Using MMD as a curriculum driver transforms the "easy-to-hard" alignment sequence into a data-adaptive, zero-manual-tuning process. This is supported by manifold regularization theory and is a more elegant design than fixed weight annealing.
Heavy Training, Light Inference: The tree and proxies are used only during training. During testing, codes are generated directly, preserving the core "speed" advantage of hashing retrieval.
The use of Lemma to explain "low-variance proxies + community separation ⇒ positive retrieval margin" provides an interpretable theoretical narrative for the empirical improvements.
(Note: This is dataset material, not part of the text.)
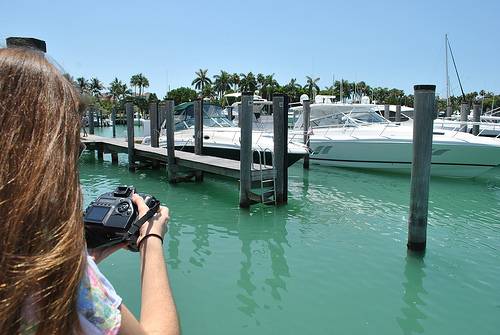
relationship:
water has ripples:
[105, 153, 499, 333] [203, 245, 315, 314]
Limitations & Future Work¶

Static Tree Construction: The paper admits that iterative tree updates performed worse than static ones, suggesting the tree and representation are decoupled in a "build-then-use" fashion. As representations evolve during training, the tree does not update, potentially missing better community partitions. Dynamic or differentiable tree construction is a potential direction.
Greedy Construction lacks Global Optimum Guarantee: BFS + greedy entropy reduction only converges to a stable structure, not necessarily the global minimum structural entropy.
Dependence on Pre-trained Encoder Features: The quality of low-level KNN communities depends on the initial quality of \(f^v, f^t\). Under weak encoders, the hierarchical structure might be distorted.
Limited to Image-Text Bi-modal Retrieval: The method has not been verified for three or more modalities or non-retrieval downstream tasks. The validity of the community consistency assumption in long-tail or extreme noise scenarios also requires investigation.
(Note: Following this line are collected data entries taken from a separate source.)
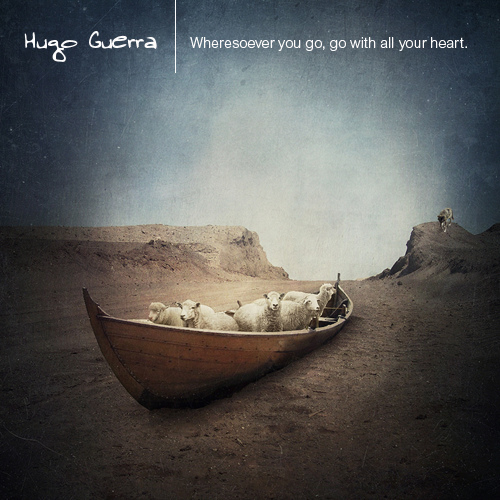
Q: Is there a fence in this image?
A: No, there are no fences.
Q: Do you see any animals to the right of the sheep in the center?
A: Yes, there is an animal to the right of the sheep.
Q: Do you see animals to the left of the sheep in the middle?
A: No, the animal is to the right of the sheep.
Unsupervised Cross-modal Hashing (UCCH, DGCPN, DEMO, VTM-UCH, etc.): Mostly rely on sparse image-text relationships for contrastive/adversarial learning, lacking local community mining. HINT differs by explicitly recovering hierarchical structures.
Structural Entropy and Encoding Trees (Li et al. 2018; Zou et al. 2023): Originally used for unsupervised community discovery in graphs; this work is the first to systematically use it as a source of hierarchical supervision for cross-modal hashing.
Mixup / Manifold Regularization (Verma et al. 2019, etc.): HINT transforms Mixup from data augmentation into "curriculum-based progressive alignment between proxy samples" and uses MMD for automatic weighting.
Insight: In any scenario where "supervision is sparse but data is naturally hierarchical" (e.g., unlabeled recommendation, knowledge graph alignment), the "Structural Entropy Hierarchy + Progressive Proxy Alignment" represents a transferable paradigm. Using distribution distance (MMD) to drive curriculum learning rather than manual annealing is a technique worth adopting.

Rating¶

Novelty: ⭐⭐⭐⭐ Introducing structural entropy encoding trees to unsupervised cross-modal hashing and driving curriculum Mixup with MMD is a novel combination with solid motivation, even if individual components are clever adaptations of existing tools.
Experimental Thoroughness: ⭐⭐⭐⭐ 3 datasets × 4 bit lengths × 15 baselines, including ablation, hyperparameters, stability, noise robustness, and t-SNE; the chain of evidence is complete.
Writing Quality: ⭐⭐⭐⭐ The three components are logically clear, supported by Lemmas and multiple diagrams. The formulas are dense but the narrative is coherent.
Value: ⭐⭐⭐⭐ Consistently achieves SOTA retrieval performance while maintaining hashing inference efficiency. The "hierarchical supervision + progressive alignment" paradigm has transferable value for unsupervised multimodal learning.